### TEXT PASSAGE
================================

HISTORY OF MOREMI AJASORO, THE HEROINE OF LIBERTY!
MOREMI AJASORO: HEROINE OF LIBERTY
The Olugbo of Ugbo kingdom in Ilaje area of Ondo State, Oba Obateru Akinruntan has of recent been distorting history and fanning the ember of enmity among the Yoruba Obas and the Yoruba nation at large. Sadly, the same Olugbo is the chairman of an amorphous body that goes by the name ‘Yoruba Obas Committee on Peace and Reconciliation’.
The Olugbo has repeatedly referred to Moremi as a traitor against her widely acclaimed tag as a heroine of liberty. I have taken it upon myself to put the record straight and lay same bare before the court of public opinion to judge whether Moremi was a traitor as Oba Akinruntan claimed or a heroine as the world has come to accept her.
The abridged history of Moremi will suffice here.
Moremi Omowumi Ayoka Okin, was born in Offa as a princess (and this is my locus stance). She grew up in Offa to become a ravishingly beautiful young lady who later got married to Ooni Oranmiyan of Ile Ife. As a result of her beauty and astuteness, she soon became the Aayo (Queen Consort) of Ooni Oranmiyan and the only one who had his ears on vital issues about the kingdom.
During her stay in Ile-Ife, the ancient city was incessantly raided by a group of warriors who were believed to be from the outer space. This was as a result of their weird dressing as they were usually cladded in dried raffia fronds from head to toes. On each occasion, these warriors carted away food items, materials, and humans as slaves. These unrelenting raids on the ancestral home of the Yoruba was giving King Oranmiyan (himself a renowned warrior) a grave concern. Queen Moremi noticed this mood swing of her husband and asked him why he was brooding endlessly of recent. King Oranmiyan told her it was these mysterious raiders that were giving him serious concern. Queen Moremi instantly decided to do all within her power to restore her husband’s happy mood.
She went to consult the goddess of River Esinmirin (still in Ile-Ife) and made a vow that if she could be granted the power to overcome the mysterious invaders, she was ready to sacrifice anything the goddess of Esinmirin demanded. The goddess told her to allow herself to be captured when next the invaders come around. As instructed, on the next invasion by the mysterious invaders, Moremi unlike the rest of the inhabitants deliberately allowed herself to be captured by the invaders and taken as a slave to their place which turned out to be Ugbo (the home of Oba Akinruntan).
Upon setting his eyes on the war booties, the then reigning Olugbo of Ugbo could not take his eyes off the paragon of beauty that was Moremi. He subsequently decreed that she be handed over to him as a wife. Moremi became the Olugbo’s wife and soon got elevated as the Queen Consort in the Olugbo’s palace. During a moment of passion, Moremi craftily told the Olugbo that she was enjoying everything about her new home except the dreadful warriors especially the way they dressed. The lecherous Olugbo told Moremi that the warriors were merely cladded in dried raffia fronds which were highly combustible.

================================

### DATASET SECTION
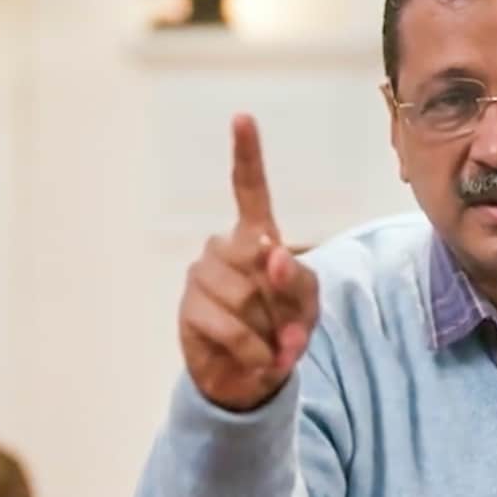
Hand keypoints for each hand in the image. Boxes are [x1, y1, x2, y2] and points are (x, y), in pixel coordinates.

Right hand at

================================

### EXERCISES TO COMPLETE
A. In the Moremi history, write out the stretch from "Moremi Omowumi Ayoka" through "about the kingdom." again, changing "ravishingly beautiful" to "strikingly beautiful".
B. Condense the paragraph of the Moremi history that begins "She went to consult the goddess" into a short bulleted list that keeps its main facts.
C. According to the Moremi history, why were the raiders of Ile-Ife believed to come from outer space? Answer in one to three sentences.

### EXPECTED OUTPUTS
A.
Moremi Omowumi Ayoka Okin, was born in Offa as a princess (and this is my locus stance). She grew up in Offa to become a strikingly beautiful young lady who later got married to Ooni Oranmiyan of Ile Ife. As a result of her beauty and astuteness, she soon became the Aayo (Queen Consort) of Ooni Oranmiyan and the only one who had his ears on vital issues about the kingdom.

B.
- Moremi consulted the goddess of River Esinmirin in Ile-Ife and vowed to sacrifice anything the goddess demanded in exchange for the power to overcome the invaders.
- The goddess told her to let herself be captured during the next raid.
- During the next invasion, Moremi deliberately allowed herself to be captured, unlike the other inhabitants.
- She was taken as a slave to the invaders' home, which turned out to be Ugbo.

C. They were believed to come from outer space because of their strange clothing. They were usually clad from head to toe in dried raffia fronds.